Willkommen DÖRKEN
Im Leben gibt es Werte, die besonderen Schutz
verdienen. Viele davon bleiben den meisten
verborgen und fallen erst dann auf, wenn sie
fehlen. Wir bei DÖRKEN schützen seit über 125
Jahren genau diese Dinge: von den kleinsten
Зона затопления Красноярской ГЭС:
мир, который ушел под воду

##########

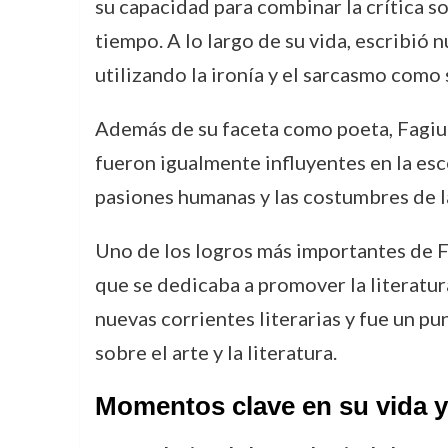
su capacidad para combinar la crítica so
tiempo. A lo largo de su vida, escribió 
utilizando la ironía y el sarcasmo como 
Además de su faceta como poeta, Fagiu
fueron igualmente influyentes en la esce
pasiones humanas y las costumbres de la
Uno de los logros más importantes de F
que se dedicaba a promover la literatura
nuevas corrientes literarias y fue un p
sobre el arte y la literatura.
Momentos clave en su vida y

##########

> [Instructions for the task] Out of the material above, output word for word the line with "verdienen. Viele davon bleiben den meisten", the line with "мир, который ушел под воду", and all lines between them, with nothing else.

> [Finished task]
verdienen. Viele davon bleiben den meisten
verborgen und fallen erst dann auf, wenn sie
fehlen. Wir bei DÖRKEN schützen seit über 125
Jahren genau diese Dinge: von den kleinsten
Зона затопления Красноярской ГЭС:
мир, который ушел под воду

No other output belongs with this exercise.